Termelétrica para abastecer o pólo siderúrgico de Carajás emitirá 2,2 milhões de toneladas de gás carbônico por anoProjeto deve minar plano do Serviço Florestal Brasileiro de fazer reflorestamento em grande escala na região, intensamente desmatada
A Vale avança para licenciar uma usina termelétrica no Estado do Pará que, além de contribuir para sujar a matriz energética brasileira, deve frustrar o plano do governo de criar um projeto de reflorestamento sustentável na área de Carajás, uma das mais desmatadas da região amazônica.
A usina, de US$ 898 milhões, utilizará carvão mineral importado da Colômbia e emitirá 2,2 milhões de toneladas de CO2 ao ano -o equivalente a 3,6% das emissões de todo o setor energético brasileiro em 2005. O carvão mineral é o mais sujo dos combustíveis fósseis.

Dados registrados →
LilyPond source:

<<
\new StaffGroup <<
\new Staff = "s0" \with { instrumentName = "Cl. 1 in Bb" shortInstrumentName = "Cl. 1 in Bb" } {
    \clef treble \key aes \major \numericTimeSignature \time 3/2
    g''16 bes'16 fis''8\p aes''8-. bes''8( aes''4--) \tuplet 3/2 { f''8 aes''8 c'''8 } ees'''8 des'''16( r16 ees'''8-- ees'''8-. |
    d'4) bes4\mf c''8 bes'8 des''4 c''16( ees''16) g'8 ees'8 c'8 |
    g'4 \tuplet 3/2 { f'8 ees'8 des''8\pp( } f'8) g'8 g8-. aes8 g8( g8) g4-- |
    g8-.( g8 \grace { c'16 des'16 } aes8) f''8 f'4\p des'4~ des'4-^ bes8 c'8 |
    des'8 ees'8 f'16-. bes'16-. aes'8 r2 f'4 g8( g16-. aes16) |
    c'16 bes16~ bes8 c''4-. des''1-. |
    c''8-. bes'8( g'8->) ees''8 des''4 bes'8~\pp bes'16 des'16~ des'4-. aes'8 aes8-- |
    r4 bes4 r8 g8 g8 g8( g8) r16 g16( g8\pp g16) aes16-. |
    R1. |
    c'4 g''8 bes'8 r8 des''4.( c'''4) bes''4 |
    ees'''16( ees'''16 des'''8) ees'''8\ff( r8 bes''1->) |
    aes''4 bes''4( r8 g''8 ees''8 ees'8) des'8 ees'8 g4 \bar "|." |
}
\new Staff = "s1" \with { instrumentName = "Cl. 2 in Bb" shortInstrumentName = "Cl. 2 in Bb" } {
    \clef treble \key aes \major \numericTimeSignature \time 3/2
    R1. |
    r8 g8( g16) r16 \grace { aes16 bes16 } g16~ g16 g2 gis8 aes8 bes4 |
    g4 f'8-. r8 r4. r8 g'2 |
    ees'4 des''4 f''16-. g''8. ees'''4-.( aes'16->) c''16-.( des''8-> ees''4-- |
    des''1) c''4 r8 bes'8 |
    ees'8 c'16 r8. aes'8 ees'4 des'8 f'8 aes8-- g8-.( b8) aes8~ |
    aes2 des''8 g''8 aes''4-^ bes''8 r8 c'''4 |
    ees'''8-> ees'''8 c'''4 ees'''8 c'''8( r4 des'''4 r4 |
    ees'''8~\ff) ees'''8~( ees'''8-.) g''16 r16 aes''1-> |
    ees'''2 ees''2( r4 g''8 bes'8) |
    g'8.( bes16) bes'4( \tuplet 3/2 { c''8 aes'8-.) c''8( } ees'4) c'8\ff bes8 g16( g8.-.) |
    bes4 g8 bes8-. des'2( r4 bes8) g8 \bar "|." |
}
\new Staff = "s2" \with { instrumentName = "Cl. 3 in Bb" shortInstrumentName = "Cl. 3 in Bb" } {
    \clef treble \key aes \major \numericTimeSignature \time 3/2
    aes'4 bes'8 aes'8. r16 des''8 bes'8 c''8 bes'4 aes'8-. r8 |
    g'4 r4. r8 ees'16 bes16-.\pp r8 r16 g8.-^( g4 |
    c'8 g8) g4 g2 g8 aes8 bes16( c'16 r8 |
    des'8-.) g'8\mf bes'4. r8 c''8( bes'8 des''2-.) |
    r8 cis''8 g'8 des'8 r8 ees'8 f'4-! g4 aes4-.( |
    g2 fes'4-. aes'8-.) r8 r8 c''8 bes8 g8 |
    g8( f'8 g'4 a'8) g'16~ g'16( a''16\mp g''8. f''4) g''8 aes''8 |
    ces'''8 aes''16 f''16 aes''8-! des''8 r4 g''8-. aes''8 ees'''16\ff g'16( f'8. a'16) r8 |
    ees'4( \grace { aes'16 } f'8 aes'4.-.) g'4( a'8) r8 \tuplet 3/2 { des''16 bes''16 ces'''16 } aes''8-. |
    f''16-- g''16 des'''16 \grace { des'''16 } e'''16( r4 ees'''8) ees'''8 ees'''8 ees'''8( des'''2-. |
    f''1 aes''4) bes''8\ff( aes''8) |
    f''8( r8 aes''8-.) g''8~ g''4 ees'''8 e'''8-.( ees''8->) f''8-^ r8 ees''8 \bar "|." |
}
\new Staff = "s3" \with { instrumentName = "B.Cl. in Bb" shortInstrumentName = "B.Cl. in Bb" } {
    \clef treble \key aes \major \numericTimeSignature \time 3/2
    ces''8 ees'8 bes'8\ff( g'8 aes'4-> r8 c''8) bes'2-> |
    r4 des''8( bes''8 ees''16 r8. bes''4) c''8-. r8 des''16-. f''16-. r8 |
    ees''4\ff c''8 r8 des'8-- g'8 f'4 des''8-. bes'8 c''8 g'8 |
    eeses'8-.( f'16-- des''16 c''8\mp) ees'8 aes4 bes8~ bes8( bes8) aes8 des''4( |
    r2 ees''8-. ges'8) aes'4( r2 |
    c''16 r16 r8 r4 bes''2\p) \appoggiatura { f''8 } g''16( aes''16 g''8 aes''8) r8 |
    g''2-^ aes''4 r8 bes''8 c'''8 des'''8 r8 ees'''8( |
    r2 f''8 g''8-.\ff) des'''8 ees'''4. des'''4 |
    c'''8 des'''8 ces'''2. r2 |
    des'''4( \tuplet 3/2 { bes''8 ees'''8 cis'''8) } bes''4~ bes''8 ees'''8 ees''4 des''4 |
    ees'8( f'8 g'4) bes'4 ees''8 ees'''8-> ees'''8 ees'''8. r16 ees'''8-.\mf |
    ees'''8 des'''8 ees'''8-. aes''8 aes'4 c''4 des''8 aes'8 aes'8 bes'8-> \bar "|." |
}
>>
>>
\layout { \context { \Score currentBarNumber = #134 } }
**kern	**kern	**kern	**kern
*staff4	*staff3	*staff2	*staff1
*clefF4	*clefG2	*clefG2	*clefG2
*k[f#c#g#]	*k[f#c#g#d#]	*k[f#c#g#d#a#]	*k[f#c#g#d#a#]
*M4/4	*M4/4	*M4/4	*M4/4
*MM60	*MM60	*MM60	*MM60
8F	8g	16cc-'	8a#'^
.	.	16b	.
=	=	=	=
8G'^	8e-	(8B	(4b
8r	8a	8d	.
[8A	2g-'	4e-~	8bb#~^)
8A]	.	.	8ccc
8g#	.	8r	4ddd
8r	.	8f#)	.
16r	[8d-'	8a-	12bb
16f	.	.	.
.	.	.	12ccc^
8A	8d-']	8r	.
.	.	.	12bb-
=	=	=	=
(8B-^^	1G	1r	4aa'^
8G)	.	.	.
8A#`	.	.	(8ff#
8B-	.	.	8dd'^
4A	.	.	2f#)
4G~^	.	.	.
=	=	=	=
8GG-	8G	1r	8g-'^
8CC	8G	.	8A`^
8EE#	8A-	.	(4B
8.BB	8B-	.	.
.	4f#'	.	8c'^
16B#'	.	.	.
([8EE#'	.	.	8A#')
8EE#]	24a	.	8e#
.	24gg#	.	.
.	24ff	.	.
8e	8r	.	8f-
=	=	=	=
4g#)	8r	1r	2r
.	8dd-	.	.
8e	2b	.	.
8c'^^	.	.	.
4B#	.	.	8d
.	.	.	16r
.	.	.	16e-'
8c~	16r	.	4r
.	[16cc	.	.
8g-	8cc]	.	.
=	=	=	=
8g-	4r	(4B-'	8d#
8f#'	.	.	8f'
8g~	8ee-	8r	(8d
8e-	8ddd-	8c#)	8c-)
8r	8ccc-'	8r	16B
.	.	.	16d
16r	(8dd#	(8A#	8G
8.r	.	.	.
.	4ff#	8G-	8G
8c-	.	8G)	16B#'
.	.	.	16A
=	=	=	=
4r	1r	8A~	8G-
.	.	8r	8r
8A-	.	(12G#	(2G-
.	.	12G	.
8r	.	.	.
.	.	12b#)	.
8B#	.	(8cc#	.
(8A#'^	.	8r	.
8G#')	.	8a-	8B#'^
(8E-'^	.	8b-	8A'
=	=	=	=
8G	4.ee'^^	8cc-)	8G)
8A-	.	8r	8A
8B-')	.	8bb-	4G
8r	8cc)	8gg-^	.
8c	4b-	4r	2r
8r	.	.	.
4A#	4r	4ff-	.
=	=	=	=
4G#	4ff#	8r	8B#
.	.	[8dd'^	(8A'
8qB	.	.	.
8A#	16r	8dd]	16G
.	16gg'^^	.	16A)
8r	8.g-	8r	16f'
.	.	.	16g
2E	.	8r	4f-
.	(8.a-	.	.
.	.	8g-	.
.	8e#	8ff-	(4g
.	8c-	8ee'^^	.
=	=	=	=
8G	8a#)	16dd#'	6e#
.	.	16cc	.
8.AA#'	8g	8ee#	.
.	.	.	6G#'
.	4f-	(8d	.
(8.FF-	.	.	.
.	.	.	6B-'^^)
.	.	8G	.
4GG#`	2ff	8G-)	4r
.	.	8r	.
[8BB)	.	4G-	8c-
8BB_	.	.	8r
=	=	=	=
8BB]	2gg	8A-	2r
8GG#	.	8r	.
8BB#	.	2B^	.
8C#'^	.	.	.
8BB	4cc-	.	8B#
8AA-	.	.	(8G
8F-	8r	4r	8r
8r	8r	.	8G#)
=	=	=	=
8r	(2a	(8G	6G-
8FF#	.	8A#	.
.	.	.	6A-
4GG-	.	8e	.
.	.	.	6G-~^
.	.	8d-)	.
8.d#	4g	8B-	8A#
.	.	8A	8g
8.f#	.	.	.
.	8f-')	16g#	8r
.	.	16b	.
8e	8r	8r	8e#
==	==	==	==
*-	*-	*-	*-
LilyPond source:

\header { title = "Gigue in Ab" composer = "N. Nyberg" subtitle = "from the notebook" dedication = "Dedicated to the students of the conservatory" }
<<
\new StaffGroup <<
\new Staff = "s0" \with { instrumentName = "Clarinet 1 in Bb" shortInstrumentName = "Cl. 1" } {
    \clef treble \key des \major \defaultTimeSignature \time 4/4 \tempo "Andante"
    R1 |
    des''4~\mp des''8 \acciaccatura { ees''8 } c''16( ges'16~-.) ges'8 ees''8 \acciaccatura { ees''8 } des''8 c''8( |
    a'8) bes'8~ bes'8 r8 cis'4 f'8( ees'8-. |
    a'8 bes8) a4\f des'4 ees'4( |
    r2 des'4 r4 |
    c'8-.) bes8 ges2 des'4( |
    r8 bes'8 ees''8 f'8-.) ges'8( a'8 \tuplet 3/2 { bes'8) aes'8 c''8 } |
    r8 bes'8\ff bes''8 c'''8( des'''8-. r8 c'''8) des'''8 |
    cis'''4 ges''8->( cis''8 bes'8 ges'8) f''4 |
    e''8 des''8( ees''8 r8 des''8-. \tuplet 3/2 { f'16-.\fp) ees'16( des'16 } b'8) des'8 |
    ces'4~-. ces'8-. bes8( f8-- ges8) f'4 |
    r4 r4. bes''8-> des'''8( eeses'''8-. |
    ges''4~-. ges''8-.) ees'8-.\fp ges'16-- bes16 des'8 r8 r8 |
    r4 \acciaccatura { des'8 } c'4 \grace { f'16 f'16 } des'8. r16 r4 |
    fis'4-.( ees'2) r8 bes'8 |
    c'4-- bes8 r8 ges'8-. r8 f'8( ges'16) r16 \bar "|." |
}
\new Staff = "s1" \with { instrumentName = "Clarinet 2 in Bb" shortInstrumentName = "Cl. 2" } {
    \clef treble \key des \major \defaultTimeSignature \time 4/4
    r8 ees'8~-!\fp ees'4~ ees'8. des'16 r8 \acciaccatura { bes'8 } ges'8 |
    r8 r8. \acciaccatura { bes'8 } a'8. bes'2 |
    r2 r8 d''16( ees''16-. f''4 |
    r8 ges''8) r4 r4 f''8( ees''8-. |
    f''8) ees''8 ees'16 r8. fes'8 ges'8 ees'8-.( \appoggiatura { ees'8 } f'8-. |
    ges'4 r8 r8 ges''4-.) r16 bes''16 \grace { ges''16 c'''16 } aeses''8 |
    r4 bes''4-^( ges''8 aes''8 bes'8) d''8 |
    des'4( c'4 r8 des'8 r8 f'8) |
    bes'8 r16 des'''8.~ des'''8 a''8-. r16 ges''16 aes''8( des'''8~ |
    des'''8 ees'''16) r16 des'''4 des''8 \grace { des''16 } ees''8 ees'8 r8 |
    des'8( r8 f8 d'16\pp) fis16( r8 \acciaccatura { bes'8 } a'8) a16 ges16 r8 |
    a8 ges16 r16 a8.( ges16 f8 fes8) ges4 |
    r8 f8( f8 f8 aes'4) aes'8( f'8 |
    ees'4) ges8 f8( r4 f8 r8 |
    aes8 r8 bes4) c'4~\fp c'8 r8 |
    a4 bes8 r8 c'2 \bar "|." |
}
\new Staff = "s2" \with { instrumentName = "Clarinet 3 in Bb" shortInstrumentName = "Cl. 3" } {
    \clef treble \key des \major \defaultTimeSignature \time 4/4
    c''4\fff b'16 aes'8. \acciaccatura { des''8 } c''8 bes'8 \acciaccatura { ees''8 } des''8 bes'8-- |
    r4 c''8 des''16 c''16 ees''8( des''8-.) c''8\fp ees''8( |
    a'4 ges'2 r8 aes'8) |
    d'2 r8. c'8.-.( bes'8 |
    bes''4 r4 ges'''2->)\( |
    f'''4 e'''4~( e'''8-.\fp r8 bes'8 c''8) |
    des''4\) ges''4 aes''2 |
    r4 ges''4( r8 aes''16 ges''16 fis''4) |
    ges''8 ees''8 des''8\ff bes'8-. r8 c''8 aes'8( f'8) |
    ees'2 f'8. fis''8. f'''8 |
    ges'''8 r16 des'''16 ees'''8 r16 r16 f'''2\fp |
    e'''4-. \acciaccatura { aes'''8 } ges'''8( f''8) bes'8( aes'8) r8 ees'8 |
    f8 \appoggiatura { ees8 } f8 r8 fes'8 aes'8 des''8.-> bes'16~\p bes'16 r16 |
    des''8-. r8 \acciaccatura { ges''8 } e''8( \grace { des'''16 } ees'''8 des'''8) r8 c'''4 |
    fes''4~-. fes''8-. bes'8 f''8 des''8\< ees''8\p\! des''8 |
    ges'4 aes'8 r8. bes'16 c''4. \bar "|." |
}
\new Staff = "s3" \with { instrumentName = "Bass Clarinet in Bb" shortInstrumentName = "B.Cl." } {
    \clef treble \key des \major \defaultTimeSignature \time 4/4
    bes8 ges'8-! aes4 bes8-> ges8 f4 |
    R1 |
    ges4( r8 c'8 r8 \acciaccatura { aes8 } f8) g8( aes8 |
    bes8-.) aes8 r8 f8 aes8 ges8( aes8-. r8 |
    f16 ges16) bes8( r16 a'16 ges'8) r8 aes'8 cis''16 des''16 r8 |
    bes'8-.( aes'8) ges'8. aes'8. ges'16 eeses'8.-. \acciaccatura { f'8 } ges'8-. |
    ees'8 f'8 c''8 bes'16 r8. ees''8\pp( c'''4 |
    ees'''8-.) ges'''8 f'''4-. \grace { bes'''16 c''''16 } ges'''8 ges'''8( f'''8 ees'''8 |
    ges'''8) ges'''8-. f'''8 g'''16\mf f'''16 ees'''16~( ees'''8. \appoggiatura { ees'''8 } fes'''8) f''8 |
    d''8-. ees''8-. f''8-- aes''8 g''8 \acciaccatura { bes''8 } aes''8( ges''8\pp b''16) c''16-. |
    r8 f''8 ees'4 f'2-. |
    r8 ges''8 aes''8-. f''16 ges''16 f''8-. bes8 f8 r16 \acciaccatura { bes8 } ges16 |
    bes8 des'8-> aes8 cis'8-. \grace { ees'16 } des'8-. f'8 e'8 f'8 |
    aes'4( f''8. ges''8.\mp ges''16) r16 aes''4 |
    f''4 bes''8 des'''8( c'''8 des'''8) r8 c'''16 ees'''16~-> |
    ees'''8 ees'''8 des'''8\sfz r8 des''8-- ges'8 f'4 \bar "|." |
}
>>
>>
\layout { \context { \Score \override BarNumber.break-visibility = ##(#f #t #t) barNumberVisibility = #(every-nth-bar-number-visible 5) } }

Exercícios propostos →
(a) De acordo com o trecho sobre a termelétrica de Carajás, de onde virá o carvão mineral usado pela usina?
(b) Dê continuidade ao trecho sobre a termelétrica de Carajás a partir da última frase apresentada.
As linhas registradas provêm de uma fonte diferente da do trecho.

Exercícios resolvidos →
(a) Será importado da Colômbia.

(b)
A empresa já conseguiu, no fim do mês passado, a aprovação da licença prévia para o funcionamento da termelétrica que ficará em Barcarena, região metropolitana de Belém. Agora, falta obter a licença de instalação e, na seqüência, a de operação. A autorização foi dada pelo Coema (Conselho Estadual de Meio Ambiente).
A usina irá gerar 600 megawatts de energia ao ano, para abastecer o pólo siderúrgico de Carajás, no sudeste do Estado.
A opção pela termelétrica parece contrariar o discurso de sustentabilidade da empresa. Em seu site, a Vale explica suas "diretrizes corporativas sobre mudanças climáticas e carbono". Entre elas estão "promover a eficiência energética e a redução do consumo dos combustíveis fósseis".
A Vale admite que optou pela térmica para ter energia no curto prazo. "Hoje as termelétricas são a única opção viável em volume, custo e, principalmente, em prazo compatível para evitar que o Brasil corra o risco de racionamento de energia a partir de 2010."
De acordo com Tasso Azevedo, diretor-geral do SFB (Serviço Florestal Brasileiro), a criação da termelétrica vai ampliar "o uso do pior dos combustíveis, que é o carvão mineral". Segundo ele, poderia ser usado carvão vegetal, por meio do plantio de novas florestas -o que, ao mesmo tempo, recuperaria áreas hoje degradadas.
"A questão é que essa é uma opção suja, energeticamente na contramão do que a gente imaginava que pudesse ser feita na Amazônia", disse.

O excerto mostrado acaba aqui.